Nicolas Boidevézi entre dans une confrérie qui peu à peu vire au cénacle de moines souscrivant au vœu de contrôler leur parole. Ah Lamazou, Ah Terlain, Ah Parlier, Ah Desjoyeaux, Ah Le Cam. Les bons mots et les accents de la sincérité se perdent. C’est que la comm politiquement correcte est passée par là. C’est pourtant une erreur fondamentale. C’est le fond de commerce qu’ils assassinent.

Heureusement, Yann Eliès revient. Heureusement on n’est pas l’abri que les Suisses demandent un peu moins de mails probatoires pour accéder à Seb Josse qui ne demande que ça. Et heureusement, le petit Nico… Sauf si le crocodile le bouffe.

Photo Crocodile Dundee

Photo Crocodile Dundee

On a juste voulu vérifier très vite, avant qu’il ne s’embarque pour une nav en Med avec Thomson, si Nico était déjà menacé par les grandes dents.

-Vas-tu te ranger?

-J’aimerais bien être pire qu’avant. Mais tant que je n’ai pas de sponsor, je reste un peu flou sur la stratégie générale. On a le bateau, pas encore le budget de fonctionnement.
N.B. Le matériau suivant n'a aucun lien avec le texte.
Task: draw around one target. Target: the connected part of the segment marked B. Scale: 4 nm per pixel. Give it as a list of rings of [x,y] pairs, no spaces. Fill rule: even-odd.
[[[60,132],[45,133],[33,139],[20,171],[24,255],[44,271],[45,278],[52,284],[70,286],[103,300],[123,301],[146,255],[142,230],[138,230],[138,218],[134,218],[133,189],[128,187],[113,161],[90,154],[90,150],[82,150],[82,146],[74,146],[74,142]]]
-Toi qui es aidé par l’Alsace, peux-tu encore dire que le jour où les Alsaciens ont refusé la réunification par vote, c’était rétrograde?

-Ben oui c’était une grosse erreur. Résultat c’est l’Etat qui nous l’impose.

-Est-ce que tu promets de ne pas faire pousser de salade sur ton bateau, ou de ne pas emporter de robot pour entretenir le buzz comme déjà vu et subi ?

-Je suis très nature, j’aimerai bien emporter un arbre. Et pas de robot à bord, mais plutôt des outils pour innover terme d’image.

-Ta parole restera celle de la jeunesse libre?

-Le but c’est pas non plus de se faire des ennemis et de se griller bêtement. Si je peux rester taquin c’est peut-être sur la façon dont on bosse en France par rapport à l’Angleterre. Chez nous c’est trop vu comme un loisir pas assez comme un business. Ils sont « One step ahead. »

Le CSA, chargé de l’audiovisuel, ne s’occupant guère de ses ondes à lui, on pourrait peut-être lui emprunter des lettres, rebaptiser le tout Conseil de Surveillance de l’Alsacien, et émettre un avis dès que le sieur Boidevézi manquera à ses obligations de sincérité, d’hilarité etc etc.